[Dataset excerpts]
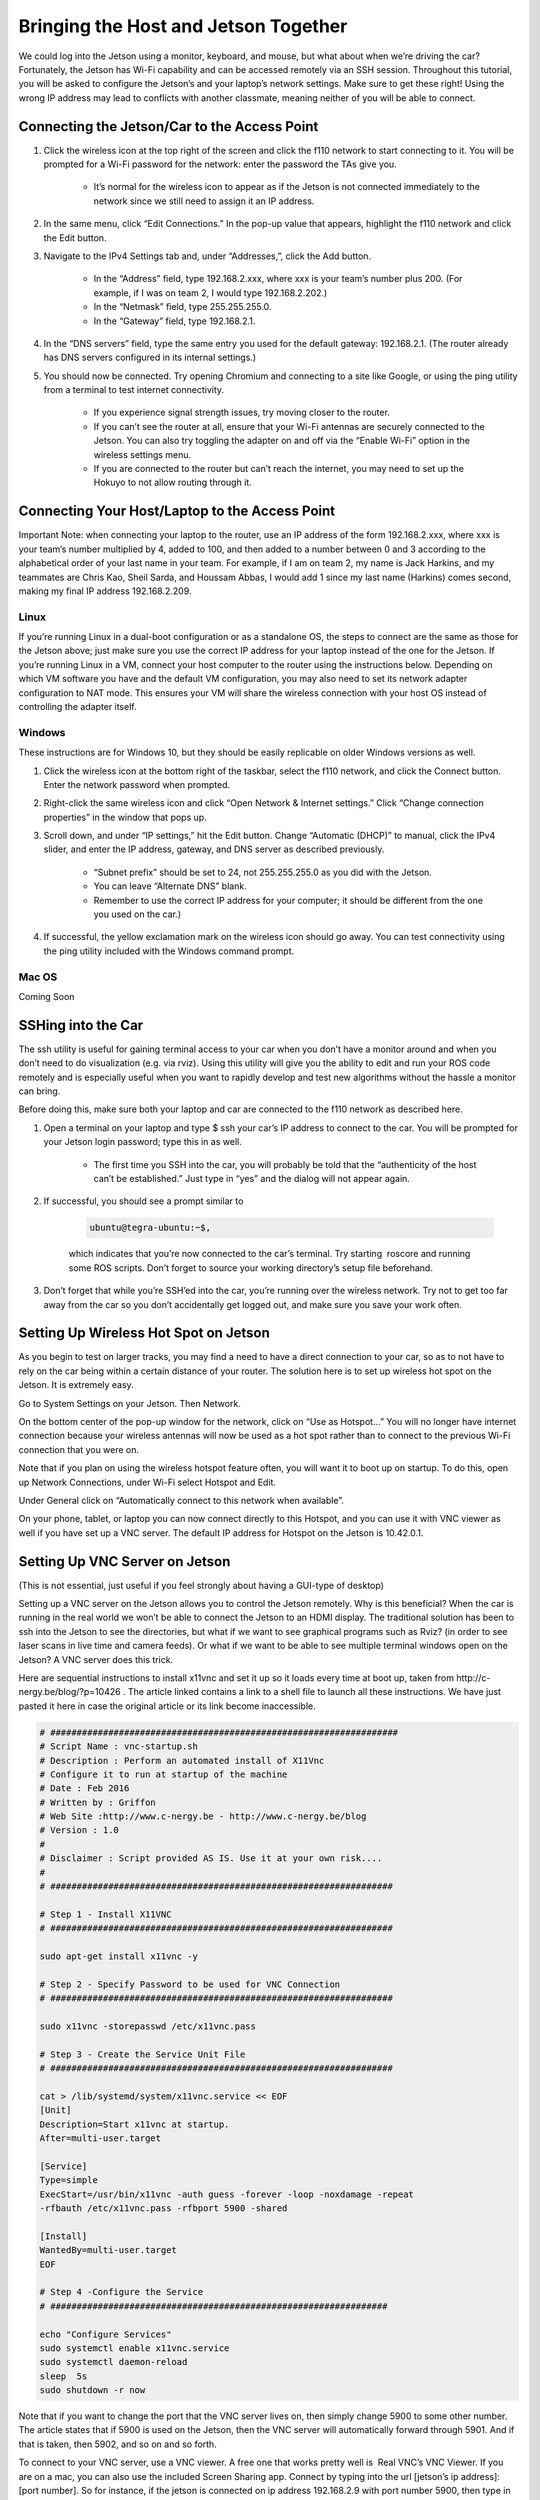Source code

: .. _doc_software_combine:


Bringing the Host and Jetson Together
======================================
We could log into the Jetson using a monitor, keyboard, and mouse, but what about when we’re driving the car? Fortunately, the Jetson has Wi-Fi capability and can be accessed remotely via an SSH session. Throughout this tutorial, you will be asked to configure the Jetson’s and your laptop’s network settings. Make sure to get these right! Using the wrong IP address may lead to conflicts with another classmate, meaning neither of you will be able to connect.

Connecting the Jetson/Car to the Access Point
----------------------------------------------

#. Click the wireless icon at the top right of the screen and click the f110 network to start connecting to it. You will be prompted for a Wi-Fi password for the network: enter the password the TAs give you.

	* It’s normal for the wireless icon to appear as if the Jetson is not connected immediately to the network since we still need to assign it an IP address.

#. In the same menu, click “Edit Connections.” In the pop-up value that appears, highlight the f110 network and click the Edit button.

#. Navigate to the IPv4 Settings tab and, under “Addresses,”, click the Add button.

	* In the “Address” field, type ​192.168.2.xxx​, where ​xxx​ is your team’s number plus 200. (For example, if I was on team 2, I would type ​192.168.2.202​.)
	* In the “Netmask” field, type ​255.255.255.0​.
	* In the “Gateway” field, type ​192.168.2.1​.

#. In the “DNS servers” field, type the same entry you used for the default gateway: 192.168.2.1​. (The router already has DNS servers configured in its internal settings.)

#. You should now be connected. Try opening Chromium and connecting to a site like Google, or using the ​ping​ utility from a terminal to test internet connectivity.

	* If you experience signal strength issues, try moving closer to the router.
	* If you can’t see the router at all, ensure that your Wi-Fi antennas are securely connected to the Jetson. You can also try toggling the adapter on and off via the “Enable Wi-Fi” option in the wireless settings menu.
	* If you are connected to the router but can’t reach the internet, you may need to set up the Hokuyo to not allow routing through it.

Connecting Your Host/Laptop to the Access Point
-------------------------------------------------
Important Note​: when connecting your laptop to the router, use an IP address of the form 192.168.2.xxx​, where ​xxx​ is your team’s number multiplied by 4, added to 100, and then added to a number between 0 and 3 according to the alphabetical order of your last name in your team. For example, if I am on team 2, my name is Jack Harkins, and my teammates are Chris Kao, Sheil Sarda, and Houssam Abbas, I would add 1 since my last name (Harkins) comes second, making my final IP address ​192.168.2.209​.

Linux
^^^^^^
If you’re running Linux in a dual-boot configuration or as a standalone OS, the steps to connect are the same as those for the Jetson above; just make sure you use the correct IP address for your laptop instead of the one for the Jetson. If you’re running Linux in a VM, connect your ​host​ computer to the router using the instructions below. Depending on which VM software you have and the default VM configuration, you may also need to set its network adapter configuration to NAT mode. This ensures your VM will share the wireless connection with your host OS instead of controlling the adapter itself.

Windows
^^^^^^^^
These instructions are for Windows 10, but they should be easily replicable on older Windows versions as well.

#. Click the wireless icon at the bottom right of the taskbar, select the f110 network, and click the Connect button. Enter the network password when prompted.
#. Right-click the same wireless icon and click “Open Network & Internet settings.” Click “Change connection properties” in the window that pops up.
#. Scroll down, and under “IP settings,” hit the Edit button. Change “Automatic (DHCP)” to manual, click the IPv4 slider, and enter the IP address, gateway, and DNS server as described previously.

		* “Subnet prefix” should be set to ​24​, not ​255.255.255.0​ as you did with the Jetson.
		* You can leave “Alternate DNS” blank.
		* Remember to use the correct IP address for your computer; it should be different from the one you used on the car.)
#. If successful, the yellow exclamation mark on the wireless icon should go away. You can test connectivity using the ​ping​ utility included with the Windows command prompt.

Mac OS
^^^^^^^^
Coming Soon

SSHing into the Car
-------------------------------------------
The ​ssh​ utility is useful for gaining terminal access to your car when you don’t have a monitor around and when you don’t need to do visualization (e.g. via rviz​). Using this utility will give you the ability to edit and run your ROS code remotely and is especially useful when you want to rapidly develop and test new algorithms without the hassle a monitor can bring.

Before doing this, make sure both your laptop and car are connected to the f110 network as described ​here​.

#. Open a terminal on your laptop and type $ ​ssh your car’s IP address​ to connect to the car. You will be prompted for your Jetson login password; type this in as well.

	* The first time you SSH into the car, you will probably be told that the “authenticity of the host can’t be established.” Just type in “yes” and the dialog will not appear again.
#. If successful, you should see a prompt similar to ​

	.. code-block:: bash

		ubuntu@tegra-ubuntu:~$​, 

	which indicates that you’re now connected to the car’s terminal. Try starting ​ roscore​ and running some ROS scripts. Don’t forget to source your working directory’s setup file beforehand.
#. Don’t forget that while you’re SSH’ed into the car, you’re running over the wireless network. Try not to get too far away from the car so you don’t accidentally get logged out, and make sure you ​save your work often​.

Setting Up Wireless Hot Spot on Jetson
-------------------------------------------
As you begin to test on larger tracks, you may find a need to have a direct connection to your car, so as to not have to rely on the car being within a certain distance of your router. The solution here is to set up wireless hot spot on the Jetson. It is extremely easy.

Go to System Settings on your Jetson. Then Network.

.. image:: img/wireless1.jpg

On the bottom center of the pop-up window for the network, click on “Use as Hotspot...” You will no longer have internet connection because your wireless antennas will now be used as a hot spot rather than to connect to the previous Wi-Fi connection that you were on.

Note that if you plan on using the wireless hotspot feature often, you will want it to boot up on startup. To do this, open up Network Connections, under Wi-Fi select Hotspot and Edit.

.. image:: img/wireless2.jpg

Under General click on “Automatically connect to this network when available”.

On your phone, tablet, or laptop you can now connect directly to this Hotspot, and you can use it with VNC viewer as well if you have set up a VNC server. The default IP address for Hotspot on the Jetson is 10.42.0.1.

Setting Up VNC Server on Jetson
-------------------------------------------
(This is not essential, just useful if you feel strongly about having a GUI-type of desktop)

Setting up a VNC server on the Jetson allows you to control the Jetson remotely. Why is this beneficial? When the car is running in the real world we won’t be able to connect the Jetson to an HDMI display. The traditional solution has been to ssh into the Jetson to see the directories, but what if we want to see graphical programs such as Rviz? (in order to see laser scans in live time and camera feeds). Or what if we want to be able to see multiple terminal windows open on the Jetson? A VNC server does this trick.

Here are sequential instructions to install x11vnc and set it up so it loads every time at boot up, taken from ​http://c-nergy.be/blog/?p=10426​ . The article linked contains a link to a shell file to launch all these instructions. We have just pasted it here in case the original article or its link become inaccessible.

.. code-block:: bash

	#​ ​##################################################################
	#​ Script Name : vnc-startup.sh
	#​ Description : Perform an automated install of X11Vnc
	#​ Configure it to run at startup of the machine
	#​ Date : Feb 2016
	#​ Written by : Griffon
	#​ Web Site :http://www.c-nergy.be - http://www.c-nergy.be/blog
	#​ Version : 1.0
	#
	#​ Disclaimer : Script provided AS IS. Use it at your own risk....
	#
	#​ ​#################################################################

	#​ Step 1 - Install X11VNC
	#​ ​#################################################################

	sudo apt-get install x11vnc -y

	#​ Step 2 - Specify Password to be used ​for​ VNC Connection
	#​ ​#################################################################

	sudo x11vnc -storepasswd /etc/x11vnc.pass

	#​ Step 3 - Create the Service Unit File
	#​ ​#################################################################

	cat > /lib/systemd/system/x11vnc.service << EOF
	[Unit]
	Description=Start x11vnc at startup.
	After=multi-user.target

	[Service]
	Type=simple
	ExecStart=/usr/bin/x11vnc -auth guess -forever -loop -noxdamage -repeat
	-rfbauth /etc/x11vnc.pass -rfbport 5900 -shared

	[Install]
	WantedBy=multi-user.target
	EOF

	#​ Step 4 -Configure the Service
	#​ ​################################################################

	echo "Configure Services"
	sudo systemctl enable x11vnc.service
	sudo systemctl daemon-reload
	sleep  5s
	sudo shutdown -r now

Note that if you want to change the port that the VNC server lives on, then simply change 5900 to some other number. The article states that if 5900 is used on the Jetson, then the VNC server will automatically forward through 5901. And if that is taken, then 5902, and so on and so forth.

To connect to your VNC server, use a VNC viewer. A free one that works pretty well is ​ Real VNC’s VNC Viewer​. If you are on a mac, you can also use the included Screen Sharing app. Connect by typing into the url [jetson’s ip address]:[port number]. So for instance, if the jetson is connected on ip address 192.168.2.9 with port number 5900, then type in 192.168.2.9:5900.

Lastly, you will want to use an HDMI emulator, like this one, in order to trick the Jetson to thinking that a display is connected so that it will display at higher resolutions by running the GPU. Otherwise, if the Jetson is booted up with nothing connected into the HDMI port, the VNC server will default to a really low resolution, like 640 x 480. There is probably also an OS way to configure this, but it’s a lot easier to buy a $10 piece that solves the issue by hardware.

Note that there are existing softwares to be able to set up VNC servers as well, such as Real VNC. However, we found that these could not install on the Jetson TX2 because it uses an AARM64 processor. That is why we had to use x11vnc.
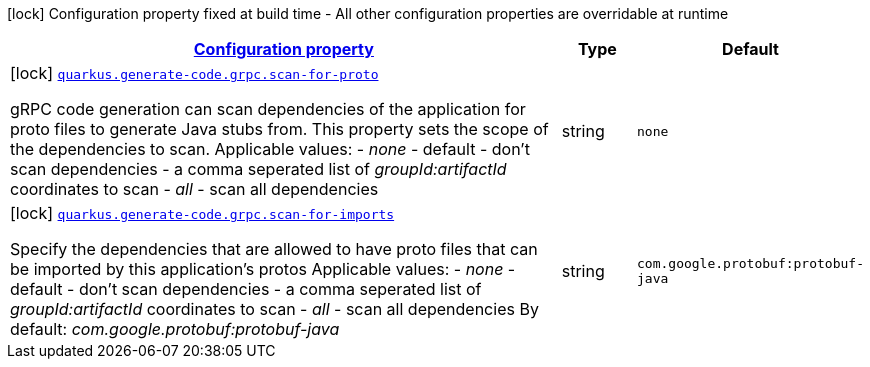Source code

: [.configuration-legend]
icon:lock[title=Fixed at build time] Configuration property fixed at build time - All other configuration properties are overridable at runtime
[.configuration-reference, cols="80,.^10,.^10"]
|===

h|[[quarkus-generate-code-grpc-config-grpc-code-gen-config_configuration]]link:#quarkus-generate-code-grpc-config-grpc-code-gen-config_configuration[Configuration property]

h|Type
h|Default

a|icon:lock[title=Fixed at build time] [[quarkus-generate-code-grpc-config-grpc-code-gen-config_quarkus.generate-code.grpc.scan-for-proto]]`link:#quarkus-generate-code-grpc-config-grpc-code-gen-config_quarkus.generate-code.grpc.scan-for-proto[quarkus.generate-code.grpc.scan-for-proto]`

[.description]
--
gRPC code generation can scan dependencies of the application for proto files to generate Java stubs from. This property sets the scope of the dependencies to scan. Applicable values:  
 - _none_ - default - don't scan dependencies 
 - a comma seperated list of _groupId:artifactId_ coordinates to scan 
 - _all_ - scan all dependencies
--|string 
|`none`


a|icon:lock[title=Fixed at build time] [[quarkus-generate-code-grpc-config-grpc-code-gen-config_quarkus.generate-code.grpc.scan-for-imports]]`link:#quarkus-generate-code-grpc-config-grpc-code-gen-config_quarkus.generate-code.grpc.scan-for-imports[quarkus.generate-code.grpc.scan-for-imports]`

[.description]
--
Specify the dependencies that are allowed to have proto files that can be imported by this application's protos Applicable values:  
 - _none_ - default - don't scan dependencies 
 - a comma seperated list of _groupId:artifactId_ coordinates to scan 
 - _all_ - scan all dependencies  By default: _com.google.protobuf:protobuf-java_
--|string 
|`com.google.protobuf:protobuf-java`

|===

* WORK TO BE COMPLETED *
Your task is to reproduce the entries above word for word, from the first line through the line with "an IP address.", and please leave out any pictures.

* RESULT *
Source code

: .. _doc_software_combine:


Bringing the Host and Jetson Together
======================================
We could log into the Jetson using a monitor, keyboard, and mouse, but what about when we’re driving the car? Fortunately, the Jetson has Wi-Fi capability and can be accessed remotely via an SSH session. Throughout this tutorial, you will be asked to configure the Jetson’s and your laptop’s network settings. Make sure to get these right! Using the wrong IP address may lead to conflicts with another classmate, meaning neither of you will be able to connect.

Connecting the Jetson/Car to the Access Point
----------------------------------------------

#. Click the wireless icon at the top right of the screen and click the f110 network to start connecting to it. You will be prompted for a Wi-Fi password for the network: enter the password the TAs give you.

	* It’s normal for the wireless icon to appear as if the Jetson is not connected immediately to the network since we still need to assign it an IP address.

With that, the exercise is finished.